*Selected text*.
=== Begin Enclosure ===

Initialize the periodic dataloader.

Parameters:

data_files (list[Union[Path, str]]) – List of paths to input data files.

__init__(data_files)[source]

Initialize the periodic dataloader.

Parameters:

data_files (list[Union[Path, str]]) – List of paths to input data files.

load_data()[source]

Load periodic data and remove periodicity.

Loads each file, applies the periodicity removal transformation, and stores the results.

Return type:

None

remove_periodicity(arr)[source]

Remove periodicity from each feature using sin and cos.

Each column is expanded into two columns such that the indices become i -> 2*i, 2*i + 1. This preserves the circular nature of periodic variables like angles.

Parameters:

arr (ndarray) – Data array with periodic features. Shape should be (n_samples, n_features).

Return type:

ndarray

Returns:

New array with shape (arr.shape[0], arr.shape[1] * 2) where each original feature is replaced by its cos and sin values.

class molecular_simulations.analysis.autocluster.AutoKMeans(data_directory, pattern='', dataloader=<class 'molecular_simulations.analysis.autocluster.GenericDataloader'>, max_clusters=10, stride=1, reduction_algorithm='PCA', reduction_kws={'n_components': 2})[source]

Bases: object

Automatic clustering using KMeans++ with dimensionality reduction.

Performs automatic clustering including dimensionality reduction of the feature space and parameter sweep over number of clusters using silhouette score optimization.

data

The loaded data array.

shape

Shape of the input data.

reduced

Dimensionality-reduced data.

centers

Cluster centers in reduced space.

labels

Cluster assignments for each data point.

cluster_centers

Mapping of cluster index to (replica, frame) tuple.

Parameters:
  • data_directory (Union[Path, str]) – Directory where data files can be found.

  • pattern (str) – Optional filename pattern to select subset of npy files using glob. Defaults to empty string (all .npy files).

=== End Enclosure ===

*Study material*.
=== Begin Enclosure ===

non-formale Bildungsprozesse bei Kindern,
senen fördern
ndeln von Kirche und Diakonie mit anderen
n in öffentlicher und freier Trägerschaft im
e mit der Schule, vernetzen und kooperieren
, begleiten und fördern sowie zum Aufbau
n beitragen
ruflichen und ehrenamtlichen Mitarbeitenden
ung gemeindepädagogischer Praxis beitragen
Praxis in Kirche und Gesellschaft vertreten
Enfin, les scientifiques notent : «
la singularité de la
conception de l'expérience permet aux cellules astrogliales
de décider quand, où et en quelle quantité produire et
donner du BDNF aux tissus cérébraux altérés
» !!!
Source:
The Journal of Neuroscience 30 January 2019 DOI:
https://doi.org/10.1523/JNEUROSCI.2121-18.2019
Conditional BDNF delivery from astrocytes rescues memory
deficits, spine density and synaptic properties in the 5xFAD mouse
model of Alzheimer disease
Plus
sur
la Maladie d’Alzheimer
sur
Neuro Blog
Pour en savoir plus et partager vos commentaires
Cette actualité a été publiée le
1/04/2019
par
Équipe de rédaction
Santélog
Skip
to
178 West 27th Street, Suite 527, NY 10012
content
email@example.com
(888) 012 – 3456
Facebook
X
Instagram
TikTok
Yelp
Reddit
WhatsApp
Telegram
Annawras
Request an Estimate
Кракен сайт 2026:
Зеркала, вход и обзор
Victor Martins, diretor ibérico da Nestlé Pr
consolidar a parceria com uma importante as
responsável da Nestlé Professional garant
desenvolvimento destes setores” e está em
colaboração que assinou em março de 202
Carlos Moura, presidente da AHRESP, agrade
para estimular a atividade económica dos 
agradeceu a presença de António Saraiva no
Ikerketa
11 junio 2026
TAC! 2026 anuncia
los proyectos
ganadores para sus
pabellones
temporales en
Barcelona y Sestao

=== End Enclosure ===

*Problem set*.
**A.** According to the autocluster documentation, which score does AutoKMeans optimize when it sweeps over the number of clusters?
**B.** Using the autocluster documentation, explain why remove_periodicity replaces each feature with its cos and sin values.

*Solutions by task*.
**A.** The silhouette score.

**B.** Each original column is expanded into two columns holding its cos and sin values, so the output has twice as many features. The documentation says this preserves the circular nature of periodic variables such as angles.